Mediator appointed by legislation

The government legislation also puts in place harsh financial penalties for teachers, unions and union representatives who take illegal strike action during the cooling-off period.

  • Teachers: $475 a day.
  • Union reps: $2,500 a day.
  • BCTF organization: $1.3 million a day.

At a news conference Tuesday afternoon, Lambert was highly critical of the fines in the legislation.

"This act is the height of political cynicism.

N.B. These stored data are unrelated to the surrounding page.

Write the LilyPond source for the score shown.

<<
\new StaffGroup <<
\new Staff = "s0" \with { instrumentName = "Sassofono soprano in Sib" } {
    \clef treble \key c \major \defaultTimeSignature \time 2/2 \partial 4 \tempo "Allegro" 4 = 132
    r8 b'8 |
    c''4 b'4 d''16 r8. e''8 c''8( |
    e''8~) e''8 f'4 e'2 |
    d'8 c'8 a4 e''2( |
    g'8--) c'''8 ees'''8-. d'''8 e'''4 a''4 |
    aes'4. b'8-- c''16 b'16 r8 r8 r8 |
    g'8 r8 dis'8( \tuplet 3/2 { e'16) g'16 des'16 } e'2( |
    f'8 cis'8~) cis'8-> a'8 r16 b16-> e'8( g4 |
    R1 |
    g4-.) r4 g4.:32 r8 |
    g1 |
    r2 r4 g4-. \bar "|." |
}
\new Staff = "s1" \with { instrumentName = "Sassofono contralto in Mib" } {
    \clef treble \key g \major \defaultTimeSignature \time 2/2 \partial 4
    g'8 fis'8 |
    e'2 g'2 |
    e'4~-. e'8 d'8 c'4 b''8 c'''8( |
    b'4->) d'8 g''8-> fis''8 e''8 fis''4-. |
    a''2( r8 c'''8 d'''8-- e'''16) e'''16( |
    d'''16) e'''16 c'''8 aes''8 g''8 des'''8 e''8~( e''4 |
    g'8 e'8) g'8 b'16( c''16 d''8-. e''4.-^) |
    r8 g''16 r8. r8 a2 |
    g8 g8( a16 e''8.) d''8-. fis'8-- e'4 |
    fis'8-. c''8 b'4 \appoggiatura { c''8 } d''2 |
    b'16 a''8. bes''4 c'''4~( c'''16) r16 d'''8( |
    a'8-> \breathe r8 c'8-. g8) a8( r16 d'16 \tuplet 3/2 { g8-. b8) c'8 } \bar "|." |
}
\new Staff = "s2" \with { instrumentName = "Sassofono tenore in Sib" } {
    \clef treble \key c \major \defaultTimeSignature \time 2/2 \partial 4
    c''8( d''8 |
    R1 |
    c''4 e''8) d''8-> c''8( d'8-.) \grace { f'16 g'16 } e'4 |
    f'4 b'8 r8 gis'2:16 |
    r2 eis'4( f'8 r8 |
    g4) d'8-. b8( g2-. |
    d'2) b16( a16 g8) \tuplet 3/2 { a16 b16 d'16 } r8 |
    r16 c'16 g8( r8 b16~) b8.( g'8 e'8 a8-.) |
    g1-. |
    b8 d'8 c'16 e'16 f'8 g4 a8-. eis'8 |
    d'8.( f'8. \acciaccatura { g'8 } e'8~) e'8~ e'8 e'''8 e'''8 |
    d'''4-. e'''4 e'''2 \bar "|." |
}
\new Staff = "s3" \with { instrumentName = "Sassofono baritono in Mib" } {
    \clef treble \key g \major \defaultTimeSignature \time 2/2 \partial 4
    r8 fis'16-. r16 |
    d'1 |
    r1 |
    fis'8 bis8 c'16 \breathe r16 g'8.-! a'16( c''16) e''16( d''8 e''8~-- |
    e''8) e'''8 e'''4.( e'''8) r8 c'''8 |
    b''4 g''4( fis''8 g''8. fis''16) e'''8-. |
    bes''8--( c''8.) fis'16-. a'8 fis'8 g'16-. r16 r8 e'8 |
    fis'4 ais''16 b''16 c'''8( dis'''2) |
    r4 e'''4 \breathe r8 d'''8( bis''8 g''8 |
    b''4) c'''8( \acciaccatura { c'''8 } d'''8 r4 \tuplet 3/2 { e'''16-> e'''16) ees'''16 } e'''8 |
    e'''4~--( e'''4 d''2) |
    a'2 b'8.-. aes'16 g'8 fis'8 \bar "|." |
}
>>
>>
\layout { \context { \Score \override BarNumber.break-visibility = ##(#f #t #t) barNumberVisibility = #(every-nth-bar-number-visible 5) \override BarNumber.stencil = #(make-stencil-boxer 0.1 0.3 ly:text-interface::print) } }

It's much more of a political act than it is an education act," Lambert said. "The punitive fines for contravention of the act are outrageous and a deliberate attempt to intimidate, bully and bludgeon."

Since September, teachers have been conducting a limited legal job action, which has included refusing to meet with administrators, supervise recess or fill out report cards.

The government legislation would impose a mediator who will report back with non-binding recommendations by June 30. If the parties fail to reach an agreement with the mediator, the government could in separate legislation impose a new contract.

The legislation also extends the current BCTF contract, which expired last June, through the cooling-off period.

Net-zero mandate

Under the terms of the legislation introduced Tuesday afternoon, any settlement will have to meet the government's net-zero mandate, which essentially means the province is not prepared to consider any wage or benefit increases.

Lambert said the government killed the collective bargaining process with the bill.

"This act legislates the net-zero mandate for teachers and that will mean, just in terms of compensation alone, probably a cut of about $1,400 per year per teacher — so on the backs of the profession of teaching is the balancing of this government's budget."

The federation is asking for a 15 per cent wage increase over the three-year contract. They have been without a contract since June 2011.

Meanwhile, frustrated Metro Vancouver students have turned to Facebook in an attempt to organize a walkout on Friday afternoon.

According to postings on the social media site, some students are proposing to leave class an hour early on Friday to meet at the Vancouver Art Gallery for a rally.